Laser ablation inductively coupled plasma mass spectrometry (LA-ICP-MS) is not only a relatively cheap, fast, low-costing method, but also has high sensitivity to obtain geochronological/geochemical information from micro region of solid samples. However, the highly-ionization capability of this method easily occurs multiple mass interference from isobaric, polyatomic and multi-charged ion. Hence, in the case of LA-ICP-MS, great care for these potential mass interference must be taken, compared to the traditional solution nebulization sampling in which chemical separation of target element is possible. To overcome these problems in LA-ICP-MS, the instrumental setting at high mass resolution power or low oxide formation rate is common, although the decrease of the sensitivity is unavoidable in many cases. Moreover, it should be noted that there has been no effective strategy for reducing the isobaric interference in LA-ICP-MS. In this presentation, we would like to demonstrate the effectiveness of coupling ICP-MS/MS and collision/reaction cell (CRC) technique for in-situ U-Th-Pb dating and quantitative analysis of rare earth elements (REEs) of zircons using laser ablation sample introduce technique.
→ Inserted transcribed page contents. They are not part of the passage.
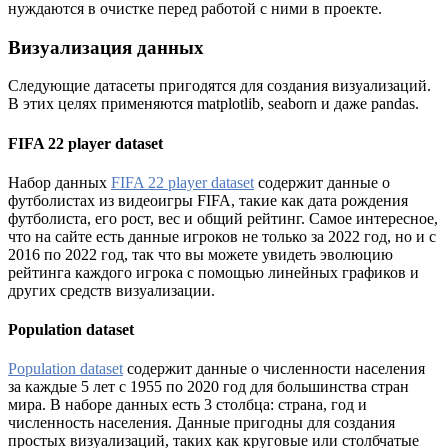
нуждаются в очистке перед работой с ними в проекте.
Визуализация данных
Следующие датасеты пригодятся для создания визуализаций.
В этих целях применяются matplotlib, seaborn и даже pandas.
FIFA 22 player dataset
Набор данных
FIFA 22 player dataset
содержит данные о
футболистах из видеоигры FIFA, такие как дата рождения
футболиста, его рост, вес и общий рейтинг. Самое интересное,
что на сайте есть данные игроков не только за 2022 год, но и с
2016 по 2022 год, так что вы можете увидеть эволюцию
рейтинга каждого игрока с помощью линейных графиков и
других средств визуализации.
Population dataset
Population dataset
содержит данные о численности населения
за каждые 5 лет с 1955 по 2020 год для большинства стран
мира. В наборе данных есть 3 столбца: страна, год и
численность населения. Данные пригодны для создания
простых визуализаций, таких как круговые или столбчатые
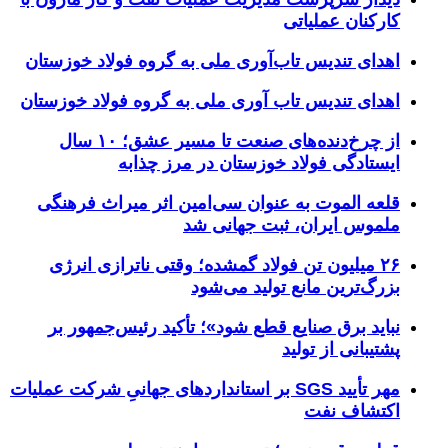
کارکنان عملیاتی
اهدای تندیس تاب‌آوری ملی به گروه فولاد خوزستان
اهدای تندیس تاب آوری ملی به گروه فولاد خوزستان
از چرخ‌دنده‌های صنعت تا مسیر عشق؛ ۱۰ سال
ایستادگی فولاد خوزستان در مرز چذابه
قلعه الموت به عنوان سی‌امین اثر میراث‌ فرهنگی
ملموس ایران، ثبت جهانی شد
۲۶ میلیون تن فولاد گمشده؛ وقتی ناترازی انرژی
بزرگ‌ترین مانع تولید می‌شود
نباید برق صنایع قطع شود»؛ تأکید رئیس‌جمهور بر
پشتیبانی از تولید
مهر تأیید SGS بر استانداردهای جهانیِ شرکت عملیات
اکتشاف نفت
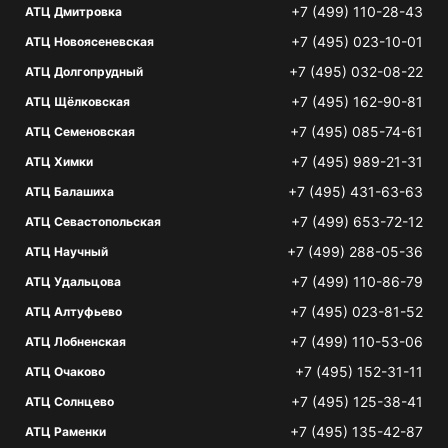
+7 (499) 110-28-43
АТЦ Дмитровка
+7 (495) 023-10-01
АТЦ Новоясеневская
+7 (495) 032-08-22
АТЦ Долгопрудный
+7 (495) 162-90-81
АТЦ Щёлковская
+7 (495) 085-74-61
АТЦ Семеновская
+7 (495) 989-21-31
АТЦ Химки
+7 (495) 431-63-63
АТЦ Балашиха
+7 (499) 653-72-12
АТЦ Севастопольская
+7 (499) 288-05-36
АТЦ Научный
+7 (499) 110-86-79
АТЦ Удальцова
+7 (495) 023-81-52
АТЦ Алтуфьево
+7 (499) 110-53-06
АТЦ Лобненская
+7 (495) 152-31-11
АТЦ Очаково
+7 (495) 125-38-41
АТЦ Солнцево
+7 (495) 135-42-87
АТЦ Раменки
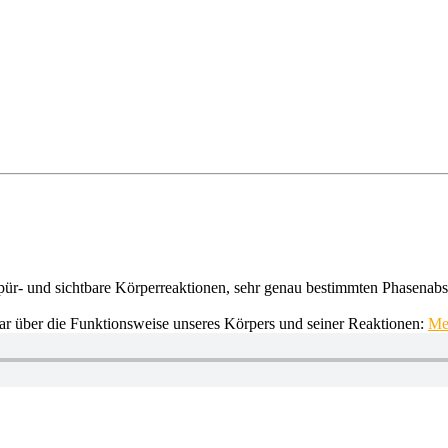
ür- und sichtbare Körperreaktionen, sehr genau bestimmten Phasenabsc
dar über die Funktionsweise unseres Körpers und seiner Reaktionen:
Meh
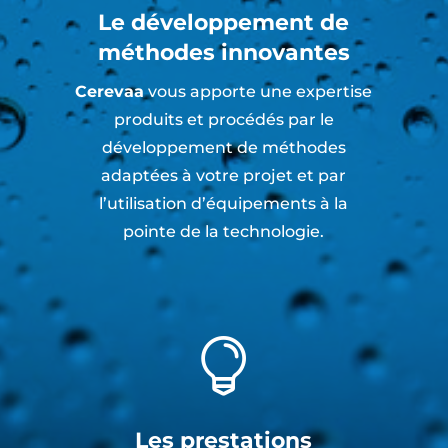
Le développement de
méthodes innovantes
Cerevaa
vous apporte une expertise
produits et procédés par le
développement de méthodes
adaptées à votre projet et par
l’utilisation d’équipements à la
pointe de la technologie.

Les prestations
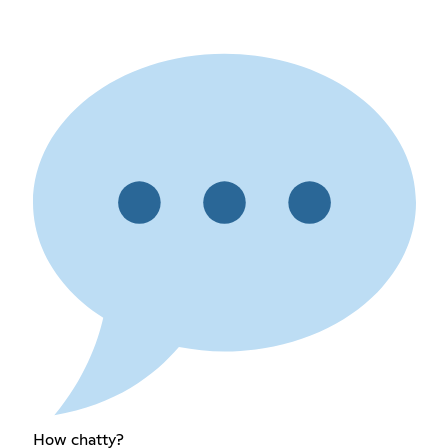
How chatty?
In U-Th-Pb dating of zircon, the measurement of ²⁰⁴Pb is critically important because it is the only non-radiogenic nuclide among stable isotopes of lead. Unfortunately, in LA-ICP-MS, there is the isobaric interference on ²⁰⁴Pb from ²⁰⁴Hg which is derived from the impurity of the argon gas for ICP ion source. In this study, the reduction of this interference is tested by flowing a small amount of ammonia gas in the CRC. In this case, while the polyatomic ions made by collision of REEs in zircon and ammonia gas could be overlapped on mass peak of Pb isotopes, the first mass spectrometer (Q1) can effectively remove the REEs and ammonia gas collides with only isotopes of Hg, Pb, Th and U. In this operational settings, the accurate age from several standard zircons was obtained with reducing the isobaric interference from Hg lower than the level of 1/100.
In the quantitative analysis, the instrumental tuning at the low oxide formation rate is important because most of REEs tend to make oxide easily in ICP-MS and polyatomic interference on heavy REEs from the oxide of light REEs is not negligible. However, at the condition of the lower oxide formation rate (<1%), the instrumental sensitivity is greatly depressed as tread off. Therefore, we used mass shift method by flowing the oxygen gas in the CRC. In mass shift method, it is possible for operational settings to be tuned to maximize the sensitivity while removing the mass interference from polyatomic and multi-charged ions. We carried out the quantification of REEs in standard zircon sample at the condition of the high sensitivity (10 times higher than normal condition) and extremely high oxide formation rate (>100%) using mass shift method, and the resulting concentrations of REEs show good agreement with reported values.
In conclusion, the coupling ICP-MS/MS and CRC technique can be not only a great solution for the interference-related problems, but also brings out the potential capability of high sensitivity of LA-ICP-MS.